Bastard Programmer from Hell :suss: If you can't read my code, try converting it here[^]
Eddy Vluggen wrote:
What's needed is a decentralized internet, one without IP's
Seems like an oxymoron. The whole concept of the internet revolves around using IPs to drive and address where messages get sent. Remove IPs, and you lose the protocol to communicate. So, what is the replacement protocol you recommend for it? How would targeted messages work?
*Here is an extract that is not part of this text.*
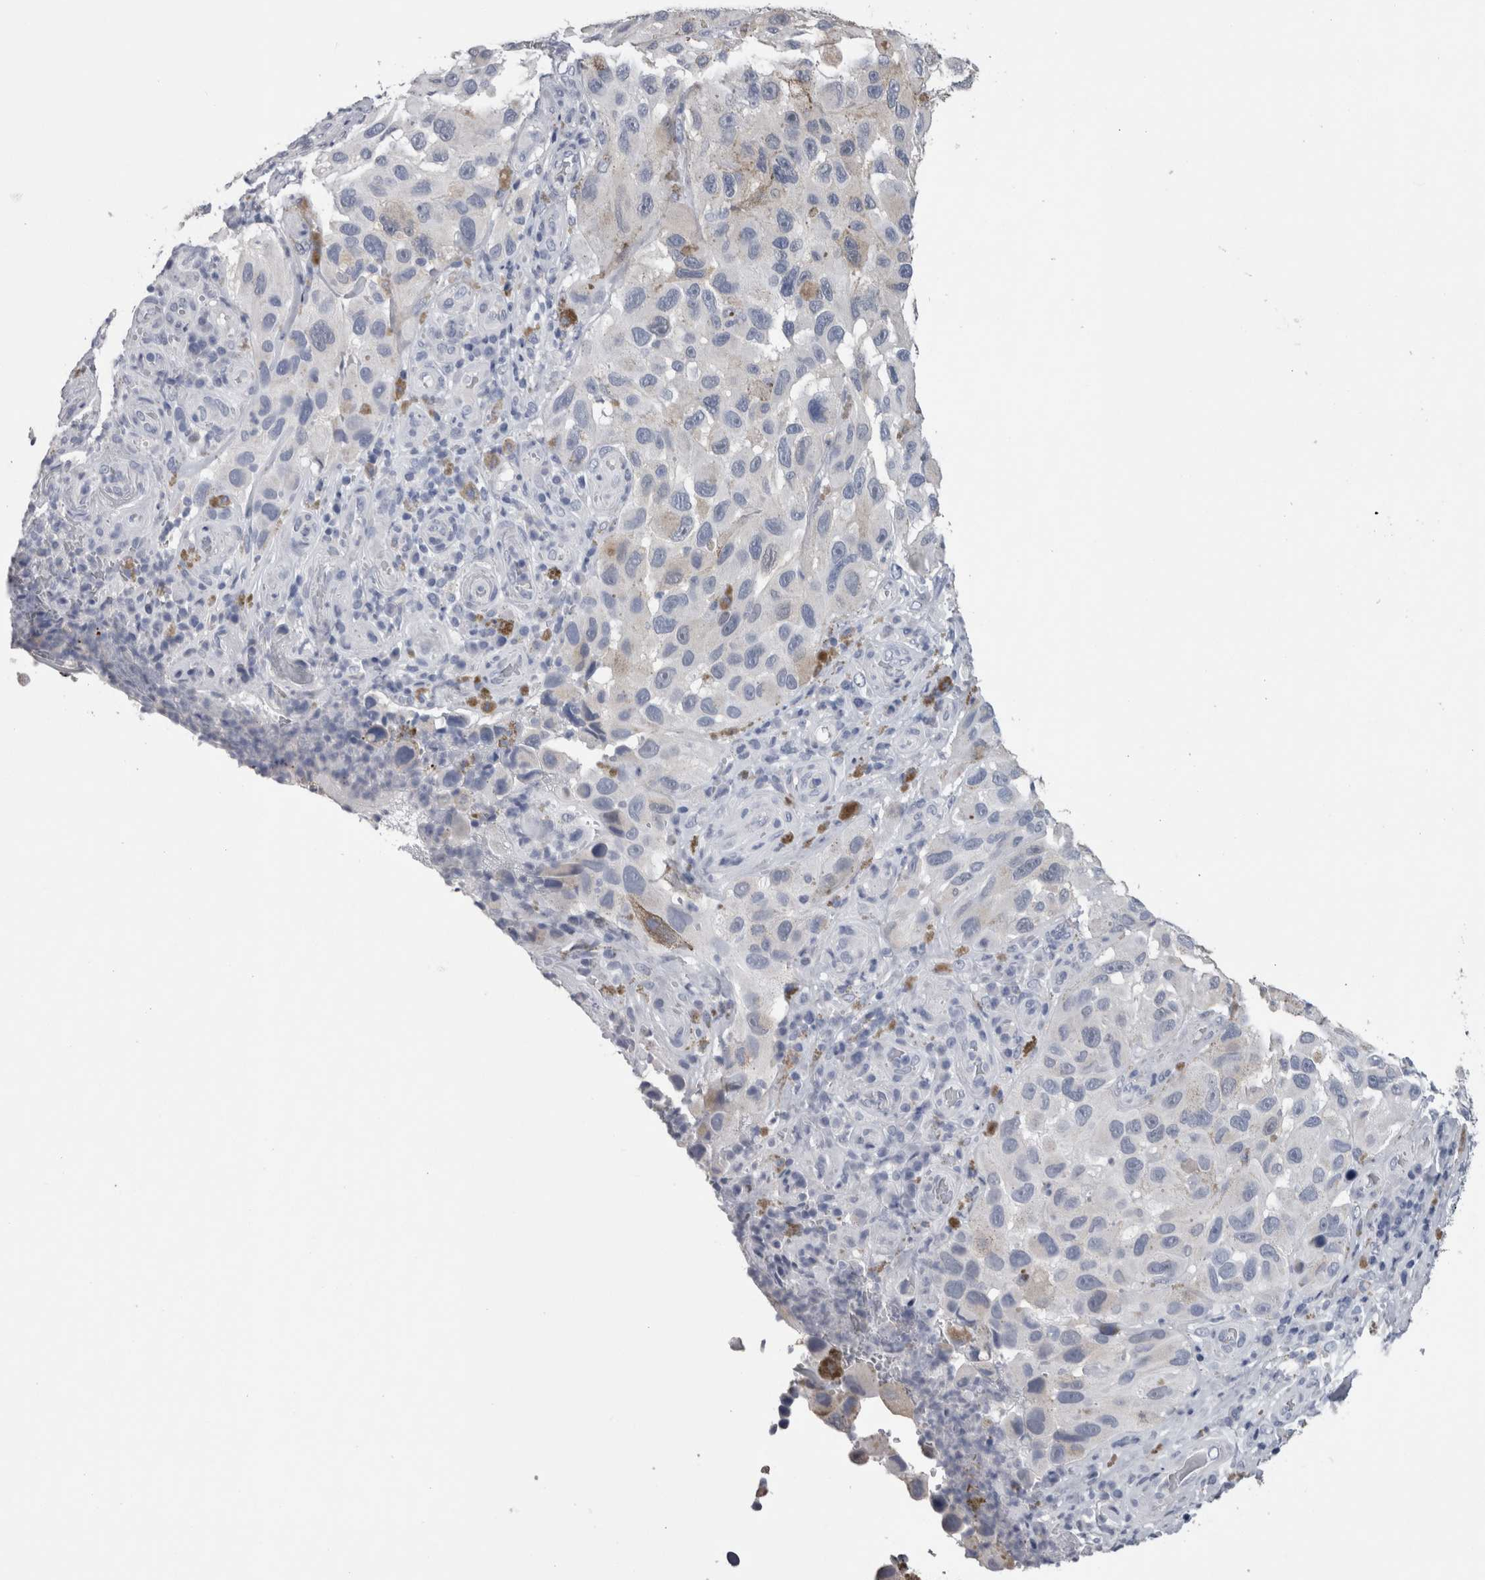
{"staining": {"intensity": "negative", "quantity": "none", "location": "none"}, "tissue": "melanoma", "cell_type": "Tumor cells", "image_type": "cancer", "snomed": [{"axis": "morphology", "description": "Malignant melanoma, NOS"}, {"axis": "topography", "description": "Skin"}], "caption": "High magnification brightfield microscopy of malignant melanoma stained with DAB (3,3'-diaminobenzidine) (brown) and counterstained with hematoxylin (blue): tumor cells show no significant positivity.", "gene": "CA8", "patient": {"sex": "female", "age": 73}}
I'm assuming targeted because IP is an open book and you are talking about throwing out everything developed so far for communications.
-
2014: The year of encryption[^]. Because I would imagine that, for the vast majority of us, the content of our emails is beyond mundane and boring and simply not worth the effort of encrypting. If some nameless, pfy at the NSA has been unfortunately tasked with reading my emails and those of pretty much everyone I know. I would suggest resigning immediately in protest at heaving to read through such dross. What I don't get (like with Target) is why business (who should know better and should have known it years ago) are not already employing (strong) encryption to protect their secrets. I suspect the reason is the same as the banks give for not beefing up security to stop credit card fraud: whilst they are losing less than it would cost to implement suitable security, there is no real incentive for them to do anything.
"If you think it's expensive to hire a professional to do the job, wait until you hire an amateur." Red Adair. Those who seek perfection will only find imperfection nils illegitimus carborundum me, me, me me, in pictures
I left the company over a decade ago, but I had a sensitive position, so they set up encryption capabilities for me. Over the 5 years I had it, I got maybe 6 encrypted E-mails and with 4 of them, I wondered what was in it that justified encryption. If I told you what was in them, I never had the capability to shoot you. Of course, now I won't tell you because I have no idea what they said.
-
Homir Munn wrote:
Why wouldn't you encrypt everything?
Because it's too much trouble and is not the default option... that's what anyone who is not tech savvy would say, in my case, until recently, I had encrypted my drive with Bitlocker and EFS (Yes, I use Windows), I found it adequate, but it was really too much trouble, specially, if you wanted to share something with anyone else.
CEO at: - Rafaga Systems - Para Facturas - Modern Components for the moment...
I also use Bitlocker, it's as seamless as it gets. It takes a very small hit on my measly Core i3 but any Core i5 upwards has dedicated hardware for this task and as such, has precisely zero hit on performance.